Bitcoin, the largest cryptocurrency, briefly dipped below $75,000 before rebounding to $84,000 by Friday. Analysts attribute the volatility to macroeconomic uncertainty, though some see signs of stabilization as trade tensions show hints of easing.
Tariffs Shake Investor Confidence
Trump’s “reciprocal tariffs” — including a 125% levy on Chinese goods — sparked fears of a prolonged trade war, pushing investors toward safer assets. Crypto funds, particularly in the U.S., bore the brunt of the sell-off, with $763 million exiting American products. Switzerland, Hong Kong, and Germany also saw significant withdrawals.
James Butterfill, Head of Research at CoinShares, noted the tariffs created a “risk-off domino effect,” but added that Bitcoin’s late-week recovery suggests “the worst may be over.”
Bitcoin and Ethereum Lead Losses
• Bitcoin funds: $751 million in outflows, though year-to-date inflows remain positive at $545 million.
• Ethereum products: $37.6 million exited, with U.S. spot ETFs accounting for most withdrawals.
• Altcoins: Mixed performance.

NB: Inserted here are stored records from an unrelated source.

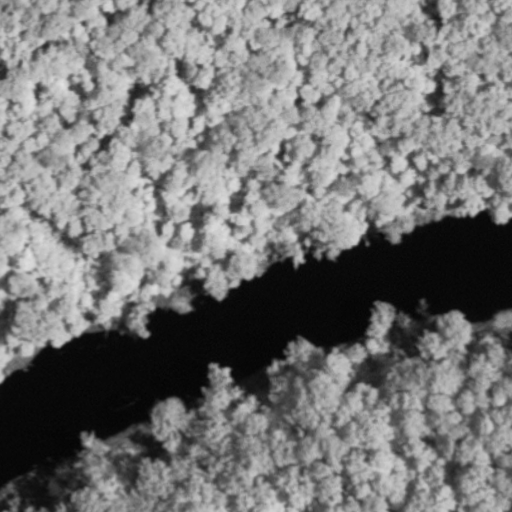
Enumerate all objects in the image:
river: (242, 321)
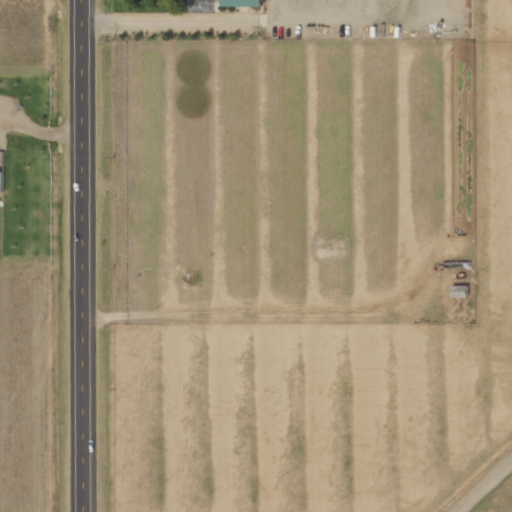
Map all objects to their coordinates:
building: (244, 3)
building: (2, 181)
road: (80, 256)
road: (471, 477)
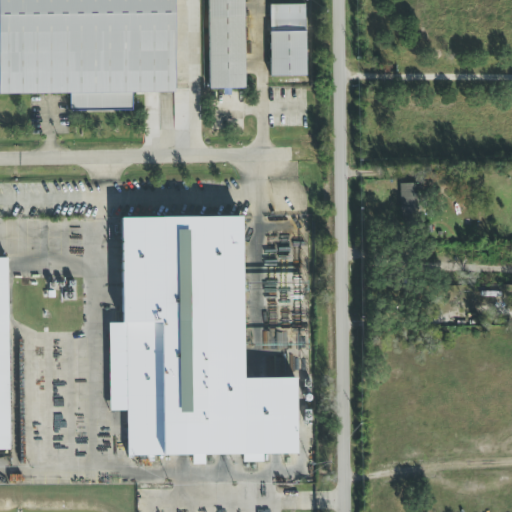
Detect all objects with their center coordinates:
building: (252, 15)
building: (287, 40)
building: (225, 44)
building: (86, 50)
building: (87, 50)
building: (286, 54)
road: (194, 79)
road: (427, 79)
road: (241, 111)
road: (261, 113)
road: (49, 131)
road: (148, 159)
road: (408, 171)
road: (146, 198)
building: (409, 200)
building: (410, 200)
road: (344, 256)
building: (197, 345)
building: (189, 347)
building: (3, 357)
building: (4, 391)
road: (95, 463)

XRP and Avalanche funds saw modest inflows, while Solana and Aave products declined.
Despite the turbulence, the GMCI 30 index of top cryptocurrencies rose 13% over the week, signaling cautious optimism.
Is a Crypto Rebound Ahead?
Markets reacted sharply to China’s retaliatory tariffs on Friday, but exemptions for semiconductors and electronics hinted at potential negotiations. Valentin Fournier, analyst at BRN, said the move “reassured investors that neither side wants economic chaos,” predicting Bitcoin could retest $90,000 soon.

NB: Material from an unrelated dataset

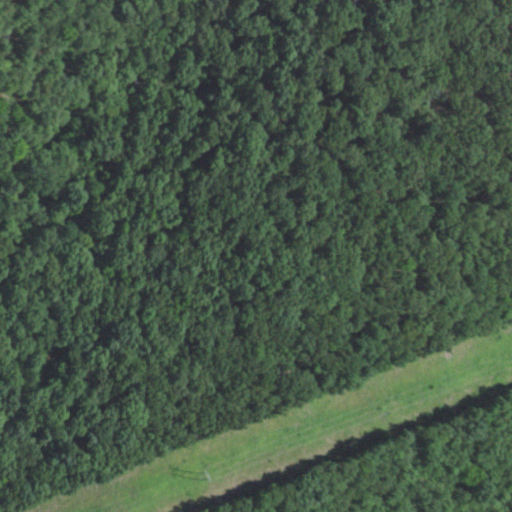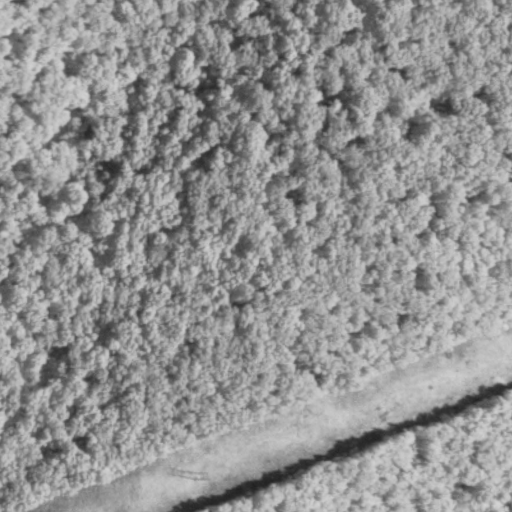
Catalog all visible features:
power tower: (203, 471)
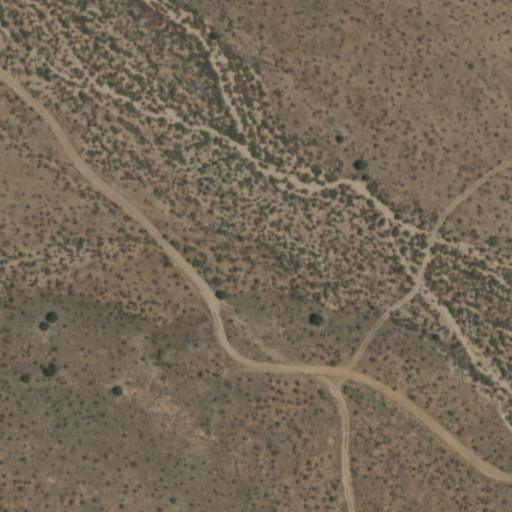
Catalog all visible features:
road: (97, 181)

Meanwhile, U.S. spot Bitcoin ETFs recorded $707.9 million in outflows, reflecting retail and institutional caution.
The Bigger Picture
While tariffs have no direct impact on blockchain technology, they’ve amplified crypto’s correlation with traditional markets. Bitcoin’s rebound, however, underscores its growing role as a hedge against geopolitical instability. As Butterfill observed, “Digital assets are often first to fall — and first to recover.”